IFRS 16 requires lessees to recognize all new and existing lease contracts on their balance sheets and to report lifetime liabilities, discounted by an appropriate interest rate, immediately on their profit-and-loss statements at amortized cost. This move toward the balance sheet will have a big impact on businesses with extensive leases, and it could materially affect capital positions in the case of financial companies. The immediate recognition on the balance sheet and estimation of discounted lifetime liabilities will look familiar to bankers who have been working on IFRS 9. The extensive reliance on management judgment, used in crafting the models for calculating credit losses under that standard, comes into play in several aspects of IFRS 16:
- Identification of non-lease components within a lease contract (relating to equipment maintenance and service, for example).
- Deciding on the lease term in the light of the economic life of the asset vs. the non-cancelable lease period and optionality (termination or extension).
- How to treat lease modifications: remeasurement or separate contract.
- Deciding which contracts should be considered leases that fall under IFRS 16 at all. Other standards apply for arrangements that involve biological assets, mineral rights, licensing of certain intangible assets and so forth.
- Setting rules for simulations to gauge the impact of prospective lease contracts on key financial metrics.
As a firm’s IFRS 16 preparations proceed, the people charged with the undertaking may find other connections with IFRS 9, some of them complex or surprising. Beyond similarities in the broad concepts and data intensiveness, the changes in the treatment of leases under IFRS 16 could affect estimated loss models and calculations under the other standard.
If an institution has companies that use leases extensively among its loan customers – and it’s hard to imagine that not being the case for a large commercial lender – then the impact of IFRS 16’s provisions on those customers’ balance sheets and P&L statements, and therefore their creditworthiness, needs to be reflected in loss estimates.

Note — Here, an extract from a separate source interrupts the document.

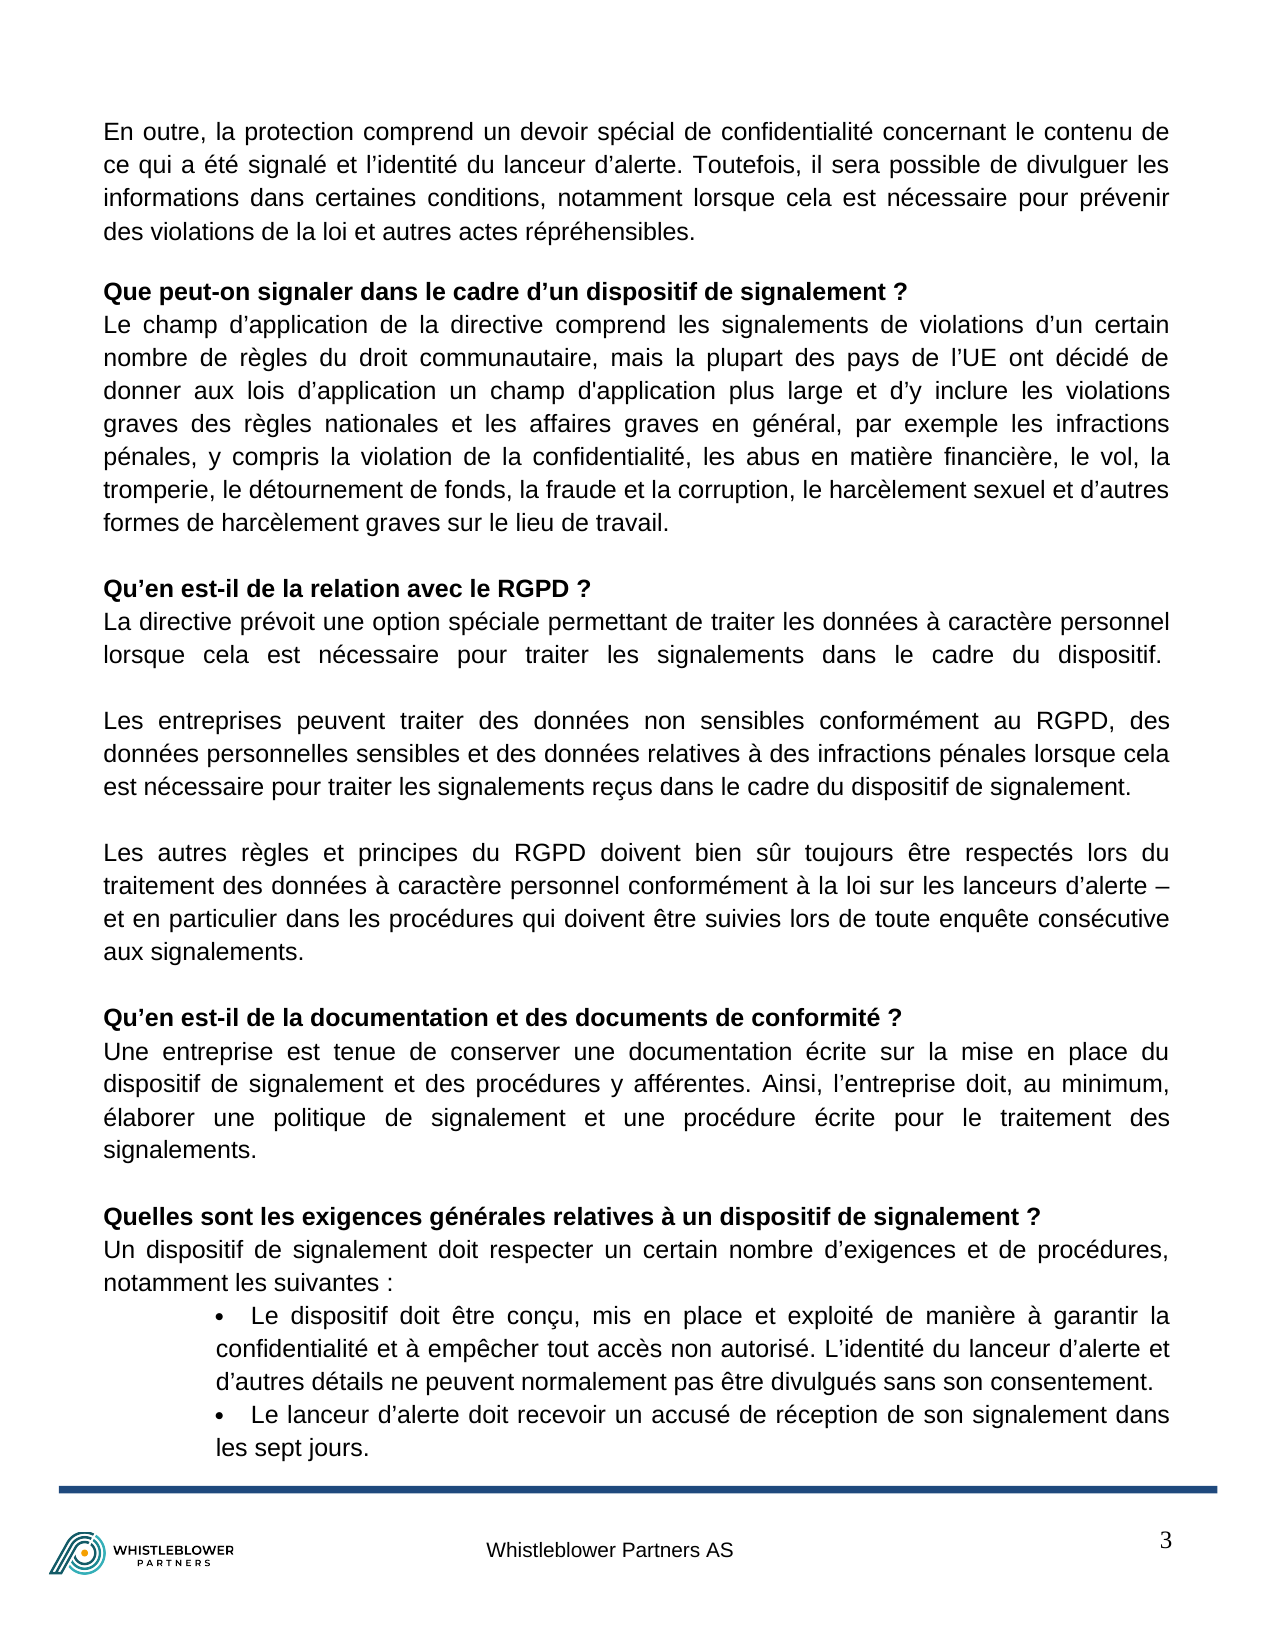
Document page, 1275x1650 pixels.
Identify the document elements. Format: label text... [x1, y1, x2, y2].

An IFRS solution that meets the demands of IFRS 16 and its supervisory cousins will echo the intricate relationships among them. It will cater to the idiosyncrasies of each while allowing institutions to take full advantage of the common threads that weave their way through all of them.

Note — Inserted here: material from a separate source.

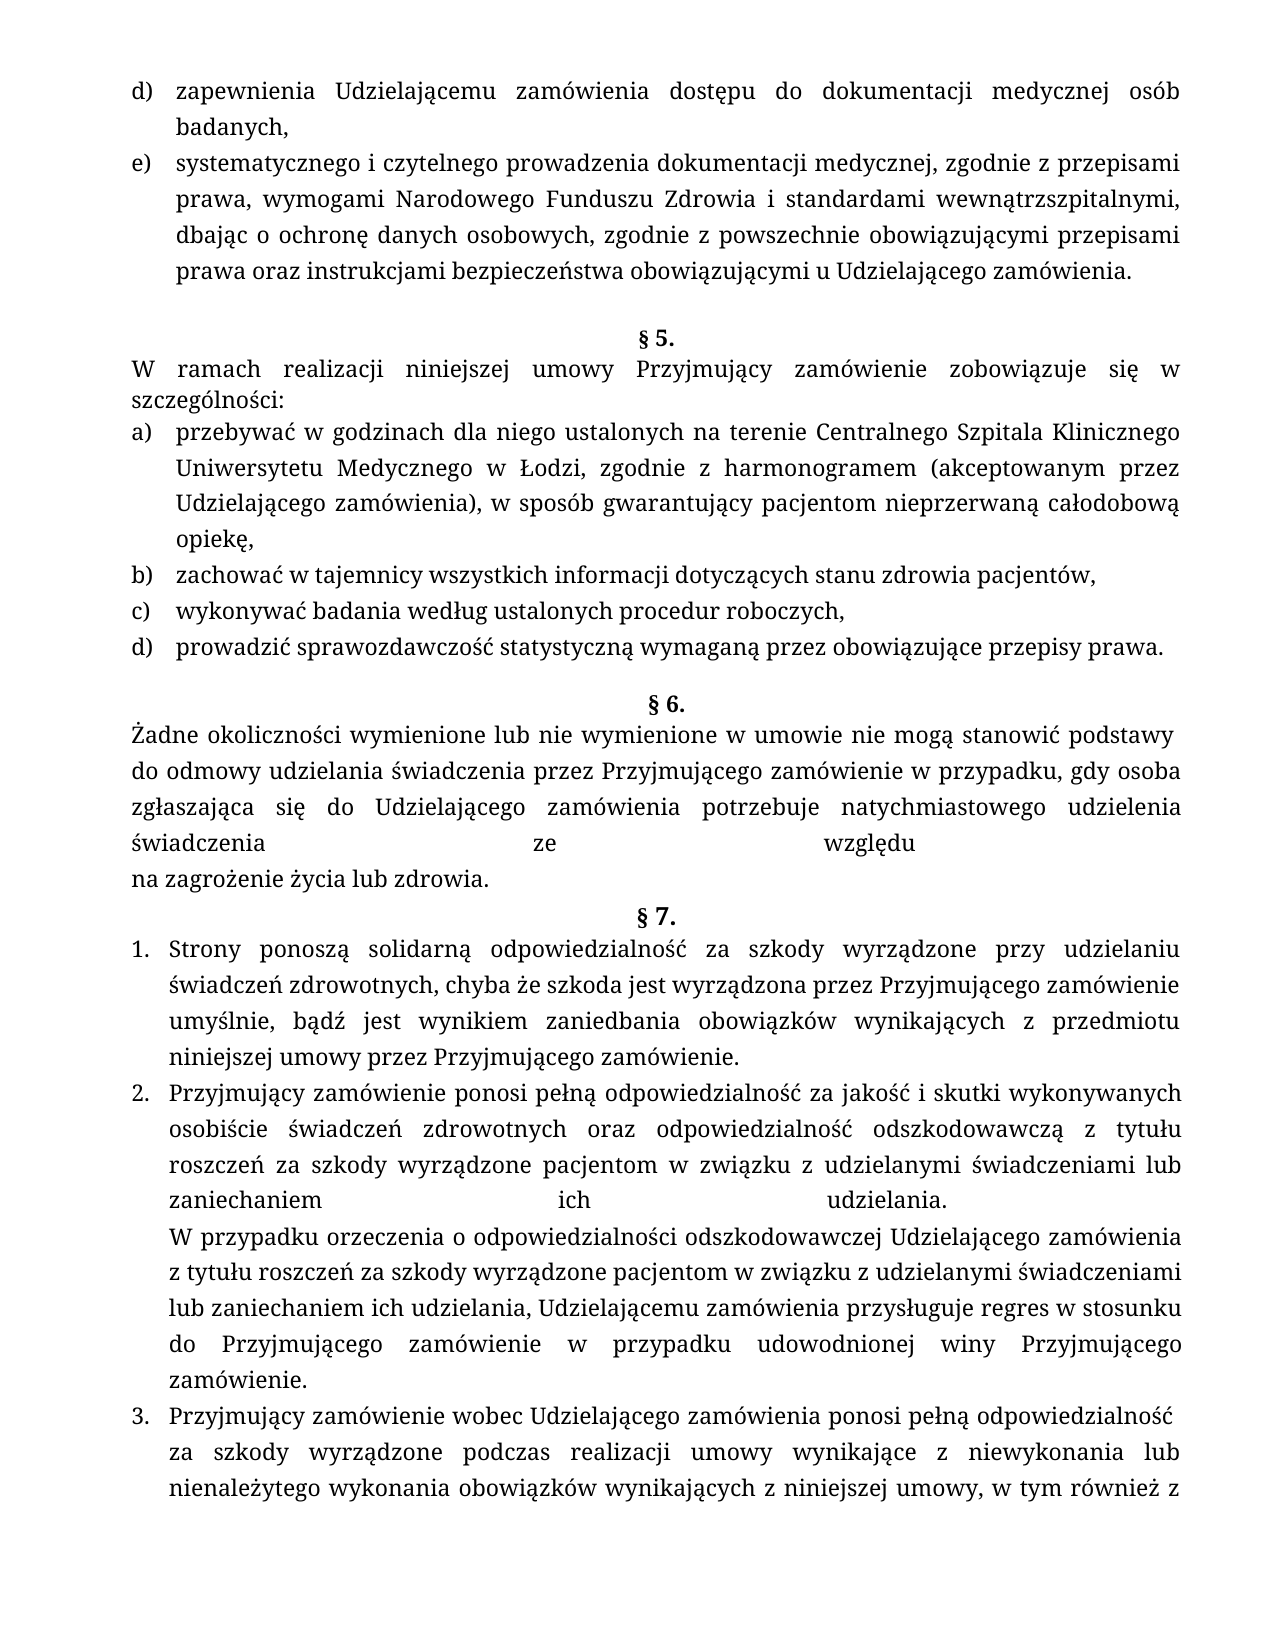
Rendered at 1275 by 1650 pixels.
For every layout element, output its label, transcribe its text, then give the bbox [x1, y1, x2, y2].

Such a system will be able to maintain all of a firm’s data from disparate sources, but in a standardized format that ensures consistency and reliability, and automates as many functions as possible to improve operational efficiency. It should be a modular solution that extracts data of any sort, from any source and for any purpose, and applies whatever sets of rules and calculations are appropriate for a given task.
The broad architecture and the methods for storing, processing, reconciling, verifying, tracking and reporting data are the same; only the specific pieces of information and the processes applied to them change.
This strategy will save resources – financial and human – when implementing IFRS 16 and similar frameworks, and when adhering to their requirements down the road. Indeed, the best way to view IFRS 16 is not as a separate compliance obligation, but as a variation on a single, larger one that has some unique elements but essentially the same objectives overall that can be achieved through a common, yet flexible, approach to managing data, producing IFRS valuations and accounting for them.